Spartaco Vela (22 March 1854 – 23 June 1895) was a Swiss painter mainly active in Milan, Italy.

==Biography==

Vela was born on 22 March 1854 in Turin, the only child of Swiss sculptor Vincenzo Vela and Sabina Vela-Dragoni. He was raised in Turin until 1867, when he moved along with his parents to the family's hometown of Ligornetto, in the Swiss canton of Ticino. His first lessons in design were by his own father, who encouraged him to draw al vero and not copy masterpieces as many textbooks suggested. Influenced by his father, Vela attended the Brera Academy in Milan between 1869 and 1879, where he studied painting with Giuseppe Bertini, Eleuterio Pagliano and Mosè Bianchi, forming a lasting friendship with the latter. Vela was meticulous in producing works, dedicating himself to various esoteric studies. On the occasion of the National Exposition of Milan he sent the largest canvas featured in the exhibition. It was titled Rizpah after Niobe from the Bible, the guardian of the bodies of his sons hanged by King David.

Although he was never married, Vela fathered a son in 1881. He was a member of the masonic lodge La Ragione of Milan.
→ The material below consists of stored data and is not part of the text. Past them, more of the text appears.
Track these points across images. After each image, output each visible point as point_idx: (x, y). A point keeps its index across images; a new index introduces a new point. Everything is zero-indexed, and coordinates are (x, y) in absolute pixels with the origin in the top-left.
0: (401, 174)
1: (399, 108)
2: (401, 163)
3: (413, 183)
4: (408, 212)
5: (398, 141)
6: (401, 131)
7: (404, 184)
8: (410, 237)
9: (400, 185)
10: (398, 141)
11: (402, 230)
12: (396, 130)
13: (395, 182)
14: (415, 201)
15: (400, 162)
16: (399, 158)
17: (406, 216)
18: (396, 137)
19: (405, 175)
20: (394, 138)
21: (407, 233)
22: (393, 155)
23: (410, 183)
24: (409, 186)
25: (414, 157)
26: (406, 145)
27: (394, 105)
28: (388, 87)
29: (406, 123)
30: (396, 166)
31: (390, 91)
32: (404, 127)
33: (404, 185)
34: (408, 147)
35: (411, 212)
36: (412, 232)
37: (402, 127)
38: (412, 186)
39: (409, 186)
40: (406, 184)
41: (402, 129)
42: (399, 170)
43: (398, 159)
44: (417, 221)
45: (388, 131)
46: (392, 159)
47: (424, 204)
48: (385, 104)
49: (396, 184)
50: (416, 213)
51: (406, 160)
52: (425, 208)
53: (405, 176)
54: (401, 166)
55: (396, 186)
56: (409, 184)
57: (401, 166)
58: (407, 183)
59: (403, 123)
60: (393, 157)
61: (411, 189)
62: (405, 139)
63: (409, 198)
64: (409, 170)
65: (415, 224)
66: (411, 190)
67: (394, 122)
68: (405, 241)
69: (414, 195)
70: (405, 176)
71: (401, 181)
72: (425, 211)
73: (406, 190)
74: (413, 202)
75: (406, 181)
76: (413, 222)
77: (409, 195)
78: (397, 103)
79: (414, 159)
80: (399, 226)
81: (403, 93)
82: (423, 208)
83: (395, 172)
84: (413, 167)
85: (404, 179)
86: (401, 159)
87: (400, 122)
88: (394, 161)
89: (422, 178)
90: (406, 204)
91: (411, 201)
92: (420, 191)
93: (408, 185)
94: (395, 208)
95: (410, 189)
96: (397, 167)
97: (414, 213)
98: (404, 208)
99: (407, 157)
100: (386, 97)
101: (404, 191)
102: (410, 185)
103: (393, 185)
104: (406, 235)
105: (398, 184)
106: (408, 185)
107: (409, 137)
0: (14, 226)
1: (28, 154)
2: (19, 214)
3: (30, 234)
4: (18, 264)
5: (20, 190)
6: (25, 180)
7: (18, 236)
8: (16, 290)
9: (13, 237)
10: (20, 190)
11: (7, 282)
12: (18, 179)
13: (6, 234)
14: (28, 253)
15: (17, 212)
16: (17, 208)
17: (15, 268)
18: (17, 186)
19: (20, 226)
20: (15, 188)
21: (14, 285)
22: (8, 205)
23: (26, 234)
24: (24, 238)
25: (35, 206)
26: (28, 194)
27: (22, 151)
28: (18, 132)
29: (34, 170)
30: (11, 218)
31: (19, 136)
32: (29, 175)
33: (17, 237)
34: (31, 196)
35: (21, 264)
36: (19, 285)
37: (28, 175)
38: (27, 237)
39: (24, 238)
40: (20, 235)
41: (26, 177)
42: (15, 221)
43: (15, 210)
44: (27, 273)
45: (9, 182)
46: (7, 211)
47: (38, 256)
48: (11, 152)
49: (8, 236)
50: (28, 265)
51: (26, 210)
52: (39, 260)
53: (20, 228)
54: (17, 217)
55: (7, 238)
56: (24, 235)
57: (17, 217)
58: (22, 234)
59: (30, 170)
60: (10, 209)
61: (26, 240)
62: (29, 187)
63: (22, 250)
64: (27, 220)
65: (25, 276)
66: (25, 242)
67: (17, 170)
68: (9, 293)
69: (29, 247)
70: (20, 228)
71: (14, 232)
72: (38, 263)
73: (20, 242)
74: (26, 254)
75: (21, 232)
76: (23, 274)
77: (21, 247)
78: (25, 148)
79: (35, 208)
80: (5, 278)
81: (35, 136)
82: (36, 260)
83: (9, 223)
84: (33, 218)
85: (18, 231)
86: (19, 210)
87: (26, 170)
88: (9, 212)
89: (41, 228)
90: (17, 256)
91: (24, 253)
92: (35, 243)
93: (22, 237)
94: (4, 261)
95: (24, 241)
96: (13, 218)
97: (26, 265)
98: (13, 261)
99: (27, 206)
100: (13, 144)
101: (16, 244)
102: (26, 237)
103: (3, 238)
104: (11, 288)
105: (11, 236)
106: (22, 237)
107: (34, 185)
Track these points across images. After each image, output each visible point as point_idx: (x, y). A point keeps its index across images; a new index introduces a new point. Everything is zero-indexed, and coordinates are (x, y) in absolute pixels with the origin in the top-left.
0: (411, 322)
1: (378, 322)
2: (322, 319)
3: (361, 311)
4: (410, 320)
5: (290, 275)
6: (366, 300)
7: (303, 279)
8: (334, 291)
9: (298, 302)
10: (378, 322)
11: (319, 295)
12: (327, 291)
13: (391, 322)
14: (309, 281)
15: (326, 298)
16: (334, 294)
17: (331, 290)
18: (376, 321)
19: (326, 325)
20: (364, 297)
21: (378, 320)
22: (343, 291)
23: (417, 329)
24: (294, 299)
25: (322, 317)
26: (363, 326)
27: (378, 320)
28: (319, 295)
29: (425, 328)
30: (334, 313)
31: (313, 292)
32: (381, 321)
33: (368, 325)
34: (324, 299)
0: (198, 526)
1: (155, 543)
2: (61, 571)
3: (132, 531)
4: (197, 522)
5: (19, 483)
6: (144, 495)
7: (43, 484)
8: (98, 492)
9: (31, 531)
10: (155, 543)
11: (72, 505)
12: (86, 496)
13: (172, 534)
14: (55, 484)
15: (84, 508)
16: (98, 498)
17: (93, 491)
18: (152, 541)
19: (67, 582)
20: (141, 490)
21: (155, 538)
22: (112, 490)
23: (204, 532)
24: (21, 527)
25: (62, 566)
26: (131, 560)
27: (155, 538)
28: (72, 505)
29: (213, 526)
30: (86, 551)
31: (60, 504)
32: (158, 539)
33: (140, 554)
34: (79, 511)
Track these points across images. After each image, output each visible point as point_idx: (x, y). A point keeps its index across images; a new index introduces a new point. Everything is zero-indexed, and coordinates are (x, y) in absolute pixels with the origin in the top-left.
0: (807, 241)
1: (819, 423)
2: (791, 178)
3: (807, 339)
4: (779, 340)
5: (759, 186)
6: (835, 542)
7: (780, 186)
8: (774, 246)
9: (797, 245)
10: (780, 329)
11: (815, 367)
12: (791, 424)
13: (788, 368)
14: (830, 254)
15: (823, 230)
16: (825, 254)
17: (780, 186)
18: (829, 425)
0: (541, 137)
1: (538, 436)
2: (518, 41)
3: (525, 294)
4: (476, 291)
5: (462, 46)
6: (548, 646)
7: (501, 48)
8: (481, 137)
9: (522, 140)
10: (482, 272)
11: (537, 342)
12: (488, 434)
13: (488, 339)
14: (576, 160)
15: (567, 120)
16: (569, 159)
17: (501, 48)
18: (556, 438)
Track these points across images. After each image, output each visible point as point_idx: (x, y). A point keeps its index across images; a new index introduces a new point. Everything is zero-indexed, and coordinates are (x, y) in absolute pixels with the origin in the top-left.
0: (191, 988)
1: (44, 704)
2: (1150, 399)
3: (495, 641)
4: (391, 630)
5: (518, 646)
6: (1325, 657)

Vela died in Ligornetto on 23 June 1895.

==Museo Vincenzo Vela==
In 1892, after his father's death, Vela donated his house and works in his studio to the Swiss government for the establishment of the Museo Vincenzo Vela in Ligornetto. The house, originally designed by the architect Cipriano Ajmetti, was restructured in 2001 by architect Mario Botta. The collection displays the works of Vincenzo as well as some of Spartaco's paintings and a series of sculptures of his uncle (and Vincenzo's brother) Lorenzo Vela. Among Spartaco's works at the museum are Lavatoio, Studio di nudo femminile, La strada presso la cava and Canal Grande.